**Saved entries:**
-*-

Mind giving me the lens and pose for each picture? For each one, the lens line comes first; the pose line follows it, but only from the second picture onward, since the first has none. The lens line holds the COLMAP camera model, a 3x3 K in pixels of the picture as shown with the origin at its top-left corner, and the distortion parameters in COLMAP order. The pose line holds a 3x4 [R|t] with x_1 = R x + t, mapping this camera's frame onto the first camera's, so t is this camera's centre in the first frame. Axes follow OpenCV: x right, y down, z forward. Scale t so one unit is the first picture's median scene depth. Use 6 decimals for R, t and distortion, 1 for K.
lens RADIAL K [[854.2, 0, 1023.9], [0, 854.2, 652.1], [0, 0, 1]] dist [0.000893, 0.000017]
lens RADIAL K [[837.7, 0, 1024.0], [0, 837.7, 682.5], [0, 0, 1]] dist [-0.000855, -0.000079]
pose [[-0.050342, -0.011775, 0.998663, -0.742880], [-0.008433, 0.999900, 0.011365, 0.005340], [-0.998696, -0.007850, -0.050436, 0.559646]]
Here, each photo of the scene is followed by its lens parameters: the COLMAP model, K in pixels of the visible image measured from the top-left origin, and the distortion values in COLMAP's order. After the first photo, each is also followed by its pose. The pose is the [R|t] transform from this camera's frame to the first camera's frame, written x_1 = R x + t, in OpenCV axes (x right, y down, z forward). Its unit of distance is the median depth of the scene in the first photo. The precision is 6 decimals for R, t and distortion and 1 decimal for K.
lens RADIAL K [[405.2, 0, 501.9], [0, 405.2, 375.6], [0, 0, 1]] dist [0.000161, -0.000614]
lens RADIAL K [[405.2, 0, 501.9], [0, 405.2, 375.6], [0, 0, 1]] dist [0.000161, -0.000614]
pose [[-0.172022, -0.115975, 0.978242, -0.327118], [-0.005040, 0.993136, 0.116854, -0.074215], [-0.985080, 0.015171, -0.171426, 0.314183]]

-*-

**Prompt:** What you return should be the records above, repeated exactly.

**Task solution:**
Mind giving me the lens and pose for each picture? For each one, the lens line comes first; the pose line follows it, but only from the second picture onward, since the first has none. The lens line holds the COLMAP camera model, a 3x3 K in pixels of the picture as shown with the origin at its top-left corner, and the distortion parameters in COLMAP order. The pose line holds a 3x4 [R|t] with x_1 = R x + t, mapping this camera's frame onto the first camera's, so t is this camera's centre in the first frame. Axes follow OpenCV: x right, y down, z forward. Scale t so one unit is the first picture's median scene depth. Use 6 decimals for R, t and distortion, 1 for K.
lens RADIAL K [[854.2, 0, 1023.9], [0, 854.2, 652.1], [0, 0, 1]] dist [0.000893, 0.000017]
lens RADIAL K [[837.7, 0, 1024.0], [0, 837.7, 682.5], [0, 0, 1]] dist [-0.000855, -0.000079]
pose [[-0.050342, -0.011775, 0.998663, -0.742880], [-0.008433, 0.999900, 0.011365, 0.005340], [-0.998696, -0.007850, -0.050436, 0.559646]]
Here, each photo of the scene is followed by its lens parameters: the COLMAP model, K in pixels of the visible image measured from the top-left origin, and the distortion values in COLMAP's order. After the first photo, each is also followed by its pose. The pose is the [R|t] transform from this camera's frame to the first camera's frame, written x_1 = R x + t, in OpenCV axes (x right, y down, z forward). Its unit of distance is the median depth of the scene in the first photo. The precision is 6 decimals for R, t and distortion and 1 decimal for K.
lens RADIAL K [[405.2, 0, 501.9], [0, 405.2, 375.6], [0, 0, 1]] dist [0.000161, -0.000614]
lens RADIAL K [[405.2, 0, 501.9], [0, 405.2, 375.6], [0, 0, 1]] dist [0.000161, -0.000614]
pose [[-0.172022, -0.115975, 0.978242, -0.327118], [-0.005040, 0.993136, 0.116854, -0.074215], [-0.985080, 0.015171, -0.171426, 0.314183]]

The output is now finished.